STUDY MATERIAL -
- Opening Delimiter -
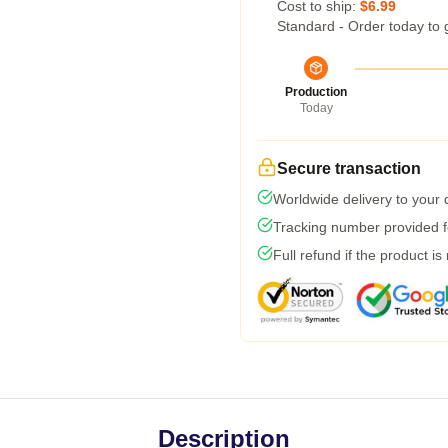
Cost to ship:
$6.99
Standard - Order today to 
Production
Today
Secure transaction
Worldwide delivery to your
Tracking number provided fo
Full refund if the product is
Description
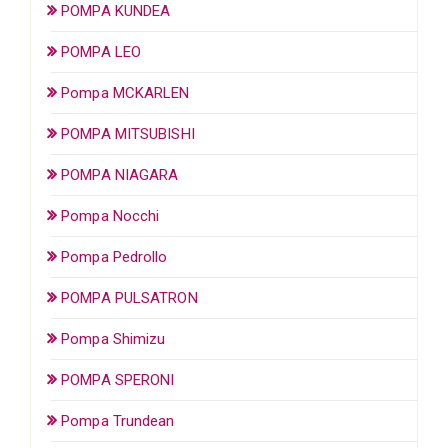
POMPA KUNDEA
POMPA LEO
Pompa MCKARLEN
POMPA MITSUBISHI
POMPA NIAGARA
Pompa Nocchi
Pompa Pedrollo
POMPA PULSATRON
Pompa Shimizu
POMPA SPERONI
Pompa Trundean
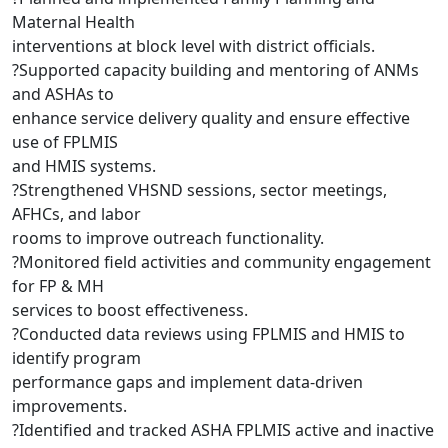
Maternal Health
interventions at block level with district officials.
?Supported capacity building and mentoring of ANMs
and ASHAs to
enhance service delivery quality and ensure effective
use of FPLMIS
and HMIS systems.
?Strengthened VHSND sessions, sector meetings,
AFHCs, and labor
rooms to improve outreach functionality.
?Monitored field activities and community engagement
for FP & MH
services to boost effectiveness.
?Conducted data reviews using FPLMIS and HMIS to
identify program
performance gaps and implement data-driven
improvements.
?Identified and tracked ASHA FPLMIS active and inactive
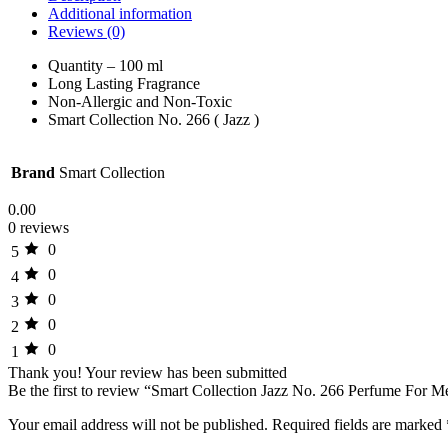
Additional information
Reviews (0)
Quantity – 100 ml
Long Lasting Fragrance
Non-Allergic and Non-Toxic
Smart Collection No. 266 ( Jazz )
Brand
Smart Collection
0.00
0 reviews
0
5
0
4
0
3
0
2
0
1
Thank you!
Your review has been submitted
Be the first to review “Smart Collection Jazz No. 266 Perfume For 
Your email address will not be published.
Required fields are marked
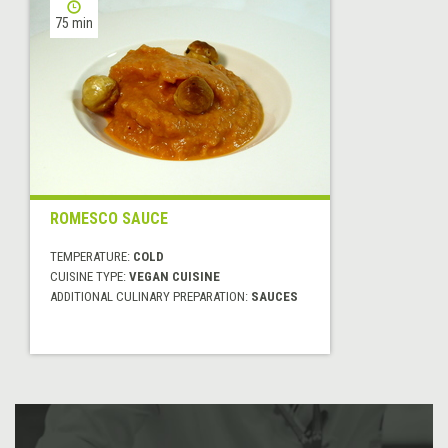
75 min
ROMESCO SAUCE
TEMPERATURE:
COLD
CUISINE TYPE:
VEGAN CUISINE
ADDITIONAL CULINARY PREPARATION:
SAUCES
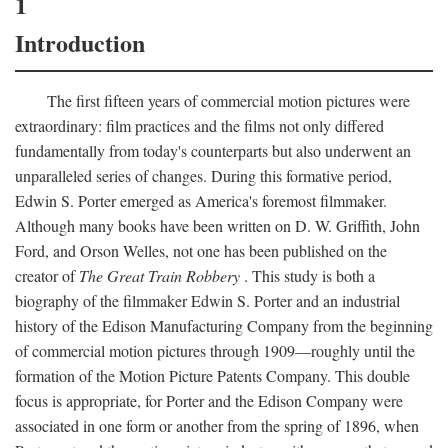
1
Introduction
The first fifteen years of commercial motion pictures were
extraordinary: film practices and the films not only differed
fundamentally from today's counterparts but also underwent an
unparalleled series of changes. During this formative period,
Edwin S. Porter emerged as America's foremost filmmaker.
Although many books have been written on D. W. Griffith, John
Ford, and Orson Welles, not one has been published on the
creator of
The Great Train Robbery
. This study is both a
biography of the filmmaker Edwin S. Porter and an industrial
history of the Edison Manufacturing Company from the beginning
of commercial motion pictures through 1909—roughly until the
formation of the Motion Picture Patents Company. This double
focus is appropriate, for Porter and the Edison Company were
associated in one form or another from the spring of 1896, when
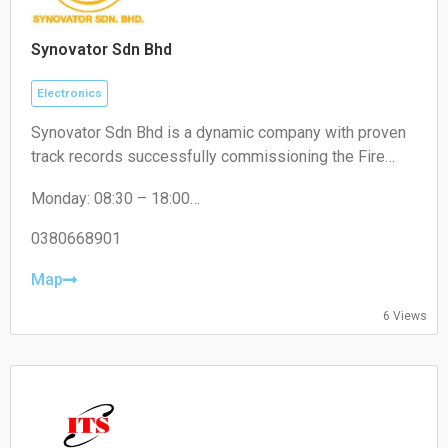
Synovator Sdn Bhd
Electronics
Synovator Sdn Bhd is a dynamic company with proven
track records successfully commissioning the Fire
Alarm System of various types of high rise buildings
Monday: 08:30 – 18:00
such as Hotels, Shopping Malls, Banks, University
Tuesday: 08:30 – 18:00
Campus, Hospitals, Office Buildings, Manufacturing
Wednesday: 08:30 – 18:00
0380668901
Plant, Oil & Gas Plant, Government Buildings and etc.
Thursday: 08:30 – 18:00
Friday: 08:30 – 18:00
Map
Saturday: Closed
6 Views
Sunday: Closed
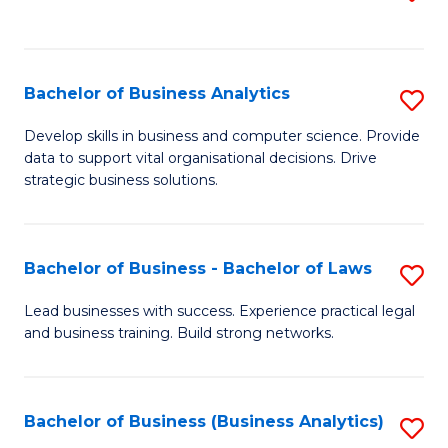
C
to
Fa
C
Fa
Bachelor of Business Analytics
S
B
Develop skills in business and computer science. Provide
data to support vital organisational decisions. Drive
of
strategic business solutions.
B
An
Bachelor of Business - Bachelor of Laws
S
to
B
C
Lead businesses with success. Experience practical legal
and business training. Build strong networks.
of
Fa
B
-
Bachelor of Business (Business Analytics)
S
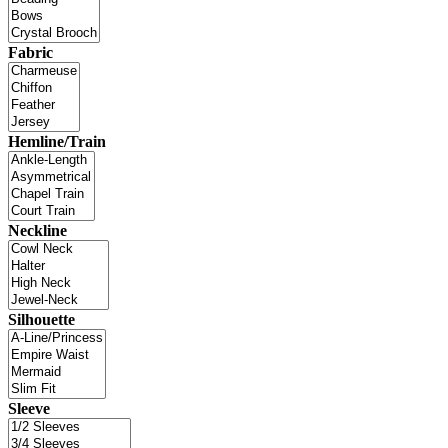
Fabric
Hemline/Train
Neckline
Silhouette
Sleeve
- Closing Delimiter -
GOAL OF THE EXERCISE -
Starting at the beginning of the lines and ending at the line that contains "active and inactive", swap "FPLMIS" for "FP-LMIS" and write those lines out again with nothing else altered. Leave the pictures out.

OUTPUT OF THE EXERCISE -
Cost to ship:
$6.99
Standard - Order today to 
Production
Today
Secure transaction
Worldwide delivery to your
Tracking number provided fo
Full refund if the product is
Description
POMPA KUNDEA
POMPA LEO
Pompa MCKARLEN
POMPA MITSUBISHI
POMPA NIAGARA
Pompa Nocchi
Pompa Pedrollo
POMPA PULSATRON
Pompa Shimizu
POMPA SPERONI
Pompa Trundean
Maternal Health
interventions at block level with district officials.
?Supported capacity building and mentoring of ANMs
and ASHAs to
enhance service delivery quality and ensure effective
use of FP-LMIS
and HMIS systems.
?Strengthened VHSND sessions, sector meetings,
AFHCs, and labor
rooms to improve outreach functionality.
?Monitored field activities and community engagement
for FP & MH
services to boost effectiveness.
?Conducted data reviews using FP-LMIS and HMIS to
identify program
performance gaps and implement data-driven
improvements.
?Identified and tracked ASHA FP-LMIS active and inactive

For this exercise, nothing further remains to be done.